The Winton Alma Diversified Macro Fund, formerly Alma Systematic Alpha, is the only UCITS vehicle to access Winton’s flagship Diversified Macro CTA strategy. With a track record dating back to 1997, the Diversified Macro strategy combines a core allocation to trend following with diversifying signals and exposure to alternative markets.
Originally launched on Deutsche Bank’s Platinum platform in June 2010, the Winton Alma Diversified Macro Fund is one of the oldest trend-following UCITS funds. After a change in UCITS regulations in 2013, the fund was also one of the first to be implemented across all the traditional CTA sectors, with commodities traded via a UCITS-eligible note. This approach is now used widely across CTA UCITS funds. The Deutsche Bank platform was acquired by Alma Capital in 2019.
Complexity and uncertainty means that information is not absorbed into markets very quickly, which allows large trends to emerge.
Simon Judes, co-CIO, Winton
The Alma fund is one of three Winton UCITS offerings, which include the Winton Trend Fund and the Winton Diversified Fund, which is in the process of being renamed Winton Multi-Strategy UCITS. The Winton Trend Fund trades a pure trend following strategy in traditional CTA markets only, while the multi-strategy UCITS fund combines trend following, global systematic macro and quant equity market neutral strategies in a single highly diversified portfolio.
In common with most trend following CTAs, Winton had a strong first half of 2024 thanks to longs in cocoa, equity indices, and shorts in Japanese Yen and natural gas. However, in contrast to some peers, Winton’s strategy held up well after a tumultuous start to August and profited in 2023, a year when others struggled. Reasons included risk management reducing the drawdown, and non-trend models enhancing returns.
The fund has an annualised volatility target of 8 to 12% over the long term and is operated within a multi-faceted risk management framework that co-CIO Simon Judes dubs “hypervigilant”.
Amid the collapse of Silicon Valley Bank in March 2023, many trend-oriented CTAs had their worst month in years, but Winton lost less than most as one of its stress tests stopped the strategy scaling up its positions. “Long equity and short bond exposures appeared to be diversifying for one another heading into March 2023, which meant other CTAs ramped up positions to hit their volatility target. But this diversification suddenly disappeared, leading these CTAs to large losses, which they locked in when their strategies deleveraged after the event,” says Judes.
This stress test focused on correlation risk and was introduced to Winton’s risk management framework after a CTA crash in February 2007. It also helped to curtail losses during early August 2024, when an unwind in the long equity and short yen trades caused double-digit losses for some trend followers. Winton’s correlation stress test constrained its long equity exposure while a different proprietary metric reduced short Yen exposure.

_TO DO_.
Please reproduce the Winton fund article word for word from "This stress test" to "short Yen exposure.".

_EXCERPTED DATA_.
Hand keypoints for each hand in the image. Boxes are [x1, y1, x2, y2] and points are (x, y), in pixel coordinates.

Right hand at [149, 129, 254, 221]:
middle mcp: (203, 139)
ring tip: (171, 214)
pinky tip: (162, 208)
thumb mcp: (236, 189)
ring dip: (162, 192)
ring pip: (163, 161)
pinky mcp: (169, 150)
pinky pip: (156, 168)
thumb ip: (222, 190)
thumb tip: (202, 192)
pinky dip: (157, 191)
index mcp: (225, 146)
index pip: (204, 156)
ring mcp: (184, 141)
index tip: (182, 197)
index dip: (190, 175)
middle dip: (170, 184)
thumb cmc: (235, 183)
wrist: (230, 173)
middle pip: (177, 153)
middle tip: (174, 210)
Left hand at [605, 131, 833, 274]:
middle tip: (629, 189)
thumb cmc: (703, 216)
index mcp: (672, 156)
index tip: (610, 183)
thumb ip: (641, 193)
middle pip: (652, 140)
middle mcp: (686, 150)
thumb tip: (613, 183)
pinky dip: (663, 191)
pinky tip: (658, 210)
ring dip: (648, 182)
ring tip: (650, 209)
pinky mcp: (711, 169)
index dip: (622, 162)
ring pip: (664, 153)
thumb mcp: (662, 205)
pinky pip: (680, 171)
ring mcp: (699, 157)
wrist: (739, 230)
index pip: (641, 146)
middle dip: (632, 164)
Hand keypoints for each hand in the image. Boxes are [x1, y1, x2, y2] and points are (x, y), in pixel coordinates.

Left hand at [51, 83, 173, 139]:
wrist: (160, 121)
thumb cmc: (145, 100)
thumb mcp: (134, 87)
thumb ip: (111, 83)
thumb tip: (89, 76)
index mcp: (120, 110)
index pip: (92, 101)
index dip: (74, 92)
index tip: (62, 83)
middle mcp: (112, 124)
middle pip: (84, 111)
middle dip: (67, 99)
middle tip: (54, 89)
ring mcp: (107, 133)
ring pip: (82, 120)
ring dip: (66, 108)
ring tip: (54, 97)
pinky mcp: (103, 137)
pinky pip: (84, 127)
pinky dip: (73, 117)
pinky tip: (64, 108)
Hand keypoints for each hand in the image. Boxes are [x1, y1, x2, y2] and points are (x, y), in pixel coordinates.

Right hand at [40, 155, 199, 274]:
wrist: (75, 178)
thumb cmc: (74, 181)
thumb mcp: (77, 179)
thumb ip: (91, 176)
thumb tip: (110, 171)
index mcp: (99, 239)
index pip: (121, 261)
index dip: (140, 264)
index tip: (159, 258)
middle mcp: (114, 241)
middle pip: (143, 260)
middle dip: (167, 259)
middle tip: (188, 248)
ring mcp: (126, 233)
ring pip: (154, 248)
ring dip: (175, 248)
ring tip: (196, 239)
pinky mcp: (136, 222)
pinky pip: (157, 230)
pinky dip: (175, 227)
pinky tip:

_ANSWER TO THIS TASK_.
This stress test focused on correlation risk and was introduced to Winton’s risk management framework after a CTA crash in February 2007. It also helped to curtail losses during early August 2024, when an unwind in the long equity and short yen trades caused double-digit losses for some trend followers. Winton’s correlation stress test constrained its long equity exposure while a different proprietary metric reduced short Yen exposure.